Top of THE DATA

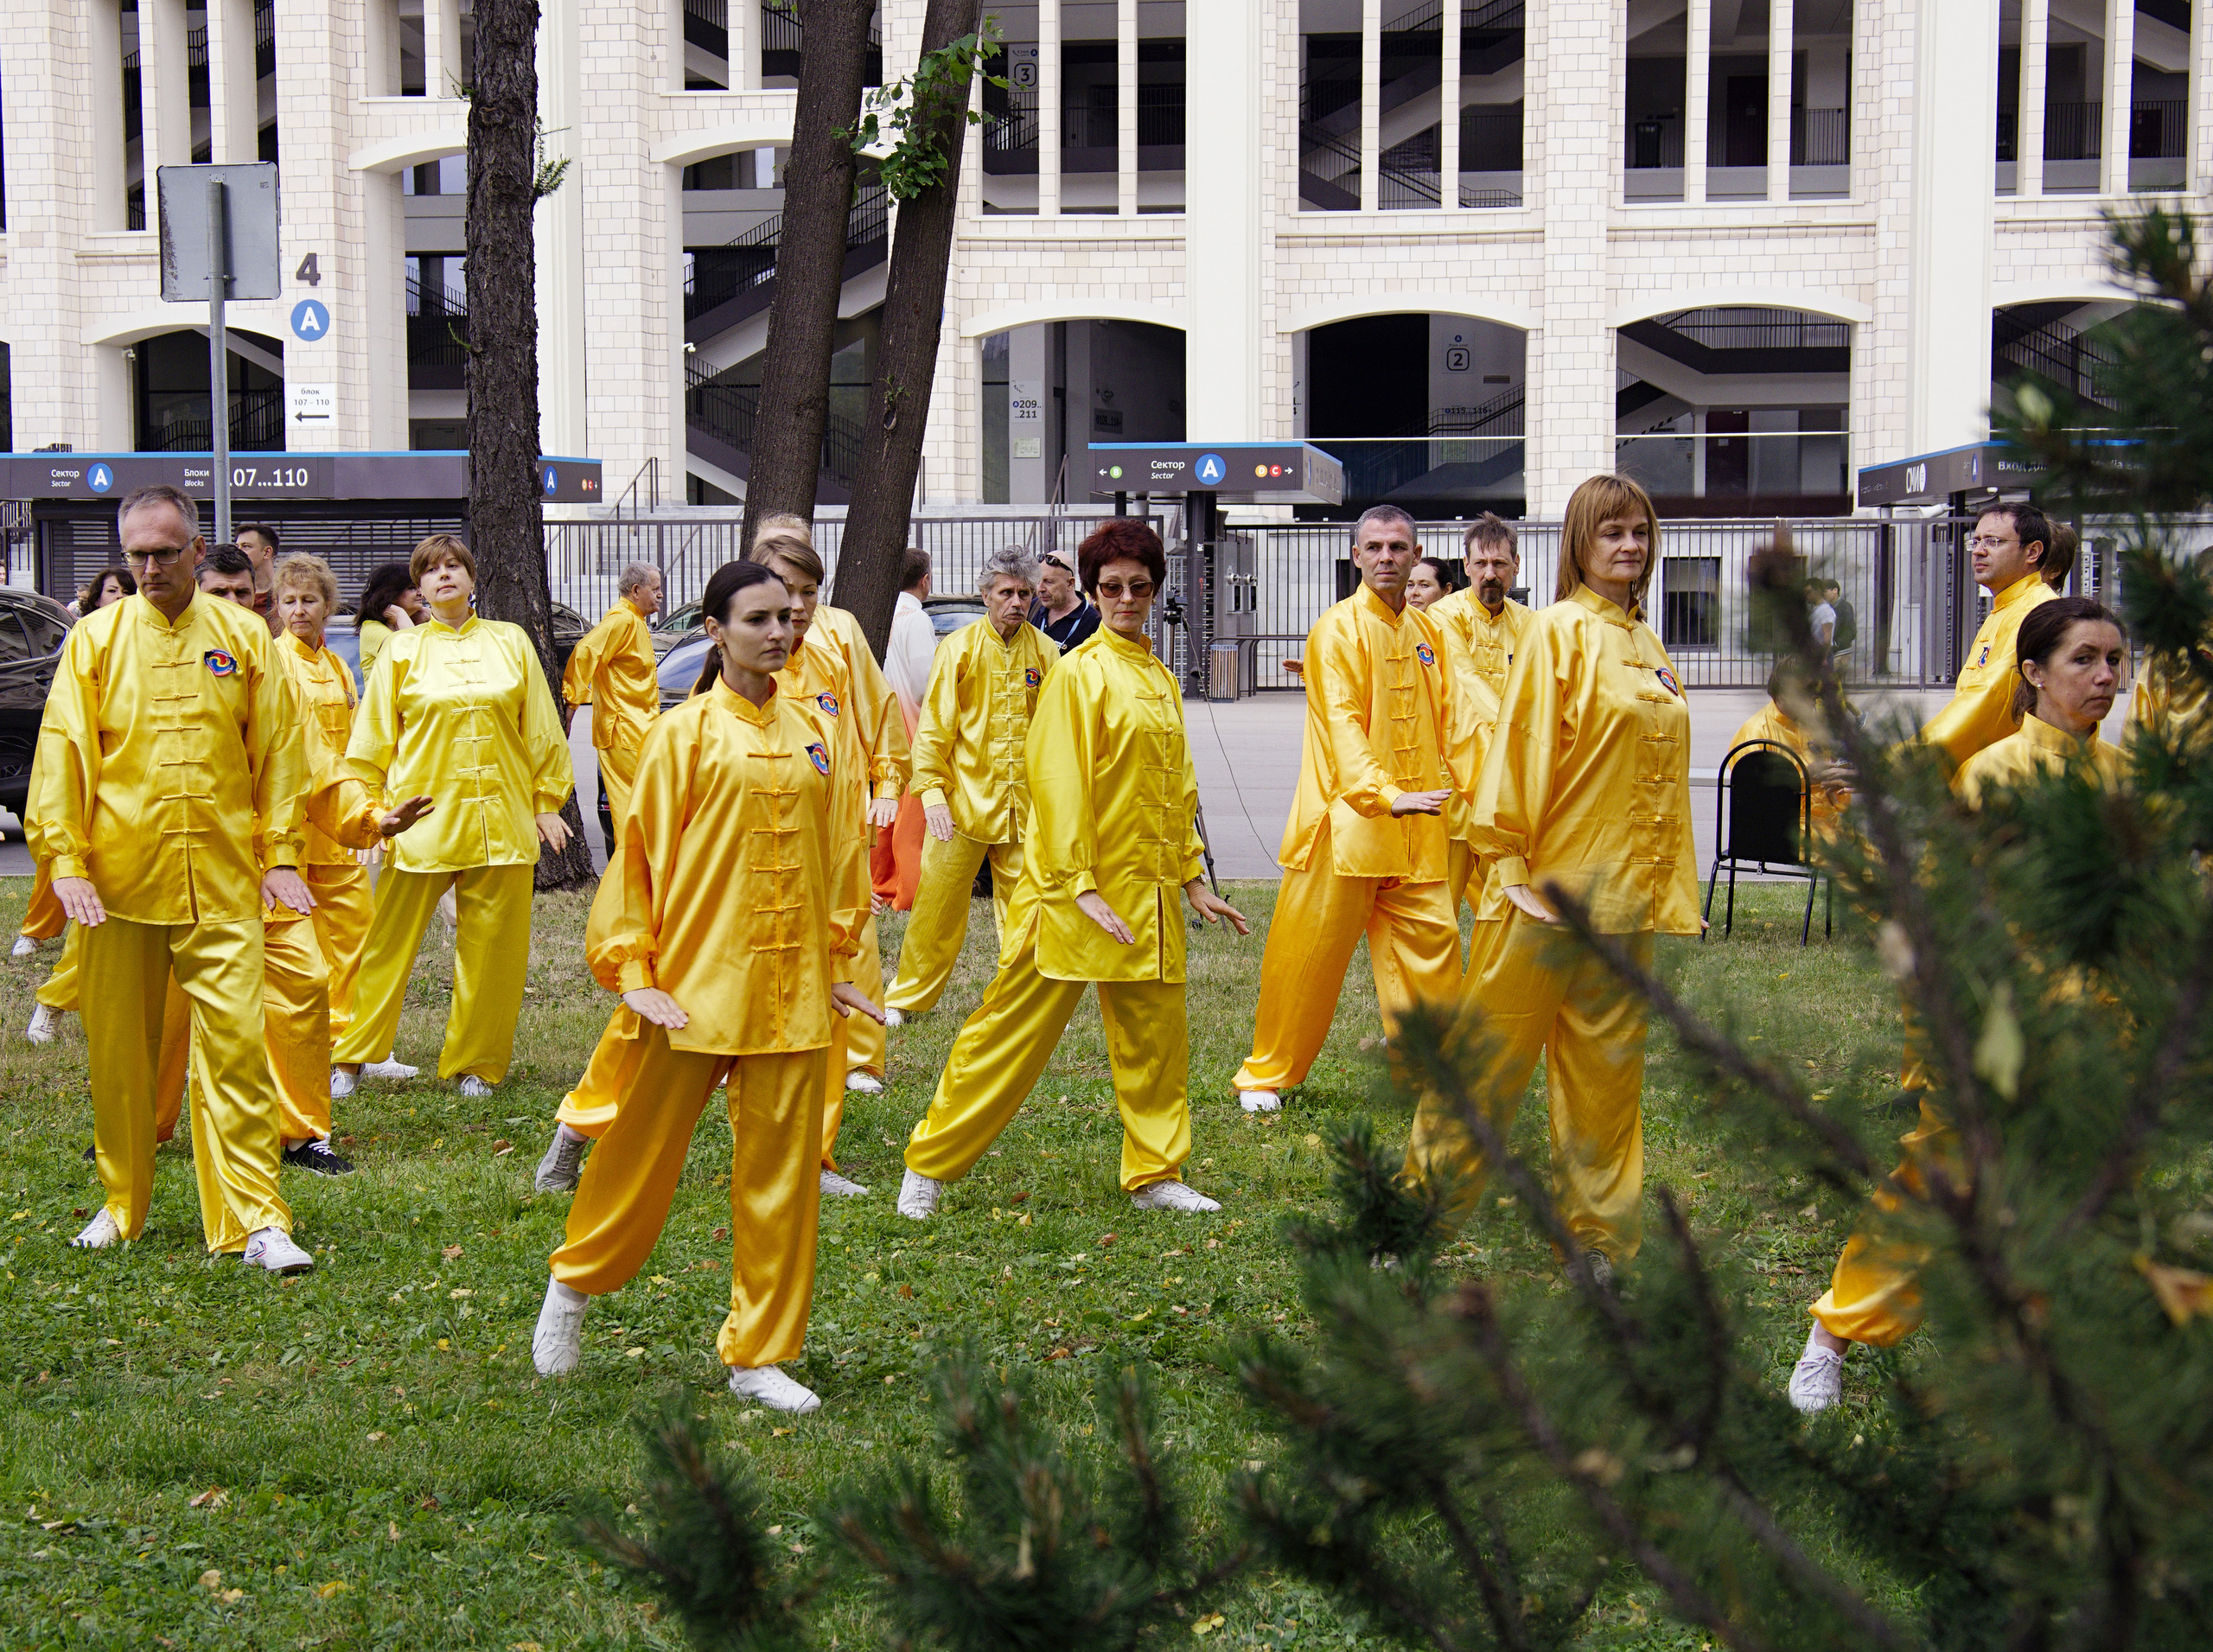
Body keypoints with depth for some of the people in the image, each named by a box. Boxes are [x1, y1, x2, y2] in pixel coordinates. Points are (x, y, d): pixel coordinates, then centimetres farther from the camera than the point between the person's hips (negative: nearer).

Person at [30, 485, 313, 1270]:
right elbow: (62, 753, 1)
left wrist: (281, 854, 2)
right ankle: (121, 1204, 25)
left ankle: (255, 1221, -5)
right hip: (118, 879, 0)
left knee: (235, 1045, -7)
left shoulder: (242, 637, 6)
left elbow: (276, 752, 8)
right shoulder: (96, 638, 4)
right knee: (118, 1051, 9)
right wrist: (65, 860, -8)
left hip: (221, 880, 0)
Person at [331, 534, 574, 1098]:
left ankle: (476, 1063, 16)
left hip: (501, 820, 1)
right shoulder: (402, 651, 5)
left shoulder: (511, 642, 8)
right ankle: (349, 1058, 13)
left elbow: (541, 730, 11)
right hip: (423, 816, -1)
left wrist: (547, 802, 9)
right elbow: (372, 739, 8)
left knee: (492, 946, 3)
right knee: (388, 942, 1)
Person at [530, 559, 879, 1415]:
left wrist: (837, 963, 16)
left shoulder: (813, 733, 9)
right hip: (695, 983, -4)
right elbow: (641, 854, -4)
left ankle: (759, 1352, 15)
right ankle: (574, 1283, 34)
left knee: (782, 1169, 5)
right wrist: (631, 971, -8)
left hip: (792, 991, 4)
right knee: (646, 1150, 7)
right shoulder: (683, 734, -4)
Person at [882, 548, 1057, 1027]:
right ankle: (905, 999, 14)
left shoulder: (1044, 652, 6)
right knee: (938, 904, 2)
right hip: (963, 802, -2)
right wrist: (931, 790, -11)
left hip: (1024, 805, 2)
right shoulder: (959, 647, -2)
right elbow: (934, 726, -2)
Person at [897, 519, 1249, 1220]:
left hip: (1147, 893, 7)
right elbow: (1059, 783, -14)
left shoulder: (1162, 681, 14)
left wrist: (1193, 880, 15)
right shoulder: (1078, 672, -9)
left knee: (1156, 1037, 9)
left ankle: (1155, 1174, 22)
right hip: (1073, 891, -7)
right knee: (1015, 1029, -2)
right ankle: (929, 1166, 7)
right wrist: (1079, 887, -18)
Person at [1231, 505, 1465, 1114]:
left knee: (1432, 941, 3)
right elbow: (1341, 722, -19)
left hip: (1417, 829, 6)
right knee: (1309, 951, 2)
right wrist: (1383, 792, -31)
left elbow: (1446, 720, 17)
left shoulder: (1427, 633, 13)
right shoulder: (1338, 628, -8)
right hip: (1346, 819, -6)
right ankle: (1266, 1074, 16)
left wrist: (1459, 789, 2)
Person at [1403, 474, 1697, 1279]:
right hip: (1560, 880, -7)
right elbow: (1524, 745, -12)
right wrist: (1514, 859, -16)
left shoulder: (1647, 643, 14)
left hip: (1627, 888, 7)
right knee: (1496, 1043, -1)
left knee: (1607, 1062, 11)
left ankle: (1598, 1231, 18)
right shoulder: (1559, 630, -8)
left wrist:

Bottom of THE DATA

- YOUR TASK:
Retype every one of the records above line for line, leaving out the pictures.

- EXERCISE RESULT:
Body keypoints with depth for some of the people in the image, each named by a box. Boxes are [x1, y1, x2, y2] in pixel coordinates. Points are (x, y, d): pixel coordinates, then centimetres farther from the camera than the point between the person's hips (negative: nearer).

Person at [30, 485, 313, 1270]:
right elbow: (62, 753, 1)
left wrist: (281, 854, 2)
right ankle: (121, 1204, 25)
left ankle: (255, 1221, -5)
right hip: (118, 879, 0)
left knee: (235, 1045, -7)
left shoulder: (242, 637, 6)
left elbow: (276, 752, 8)
right shoulder: (96, 638, 4)
right knee: (118, 1051, 9)
right wrist: (65, 860, -8)
left hip: (221, 880, 0)
Person at [331, 534, 574, 1098]:
left ankle: (476, 1063, 16)
left hip: (501, 820, 1)
right shoulder: (402, 651, 5)
left shoulder: (511, 642, 8)
right ankle: (349, 1058, 13)
left elbow: (541, 730, 11)
right hip: (423, 816, -1)
left wrist: (547, 802, 9)
right elbow: (372, 739, 8)
left knee: (492, 946, 3)
right knee: (388, 942, 1)
Person at [530, 559, 879, 1415]:
left wrist: (837, 963, 16)
left shoulder: (813, 733, 9)
right hip: (695, 983, -4)
right elbow: (641, 854, -4)
left ankle: (759, 1352, 15)
right ankle: (574, 1283, 34)
left knee: (782, 1169, 5)
right wrist: (631, 971, -8)
left hip: (792, 991, 4)
right knee: (646, 1150, 7)
right shoulder: (683, 734, -4)
Person at [882, 548, 1057, 1027]:
right ankle: (905, 999, 14)
left shoulder: (1044, 652, 6)
right knee: (938, 904, 2)
right hip: (963, 802, -2)
right wrist: (931, 790, -11)
left hip: (1024, 805, 2)
right shoulder: (959, 647, -2)
right elbow: (934, 726, -2)
Person at [897, 519, 1249, 1220]:
left hip: (1147, 893, 7)
right elbow: (1059, 783, -14)
left shoulder: (1162, 681, 14)
left wrist: (1193, 880, 15)
right shoulder: (1078, 672, -9)
left knee: (1156, 1037, 9)
left ankle: (1155, 1174, 22)
right hip: (1073, 891, -7)
right knee: (1015, 1029, -2)
right ankle: (929, 1166, 7)
right wrist: (1079, 887, -18)
Person at [1231, 505, 1465, 1114]:
left knee: (1432, 941, 3)
right elbow: (1341, 722, -19)
left hip: (1417, 829, 6)
right knee: (1309, 951, 2)
right wrist: (1383, 792, -31)
left elbow: (1446, 720, 17)
left shoulder: (1427, 633, 13)
right shoulder: (1338, 628, -8)
right hip: (1346, 819, -6)
right ankle: (1266, 1074, 16)
left wrist: (1459, 789, 2)
Person at [1403, 474, 1697, 1279]:
right hip: (1560, 880, -7)
right elbow: (1524, 745, -12)
right wrist: (1514, 859, -16)
left shoulder: (1647, 643, 14)
left hip: (1627, 888, 7)
right knee: (1496, 1043, -1)
left knee: (1607, 1062, 11)
left ankle: (1598, 1231, 18)
right shoulder: (1559, 630, -8)
left wrist:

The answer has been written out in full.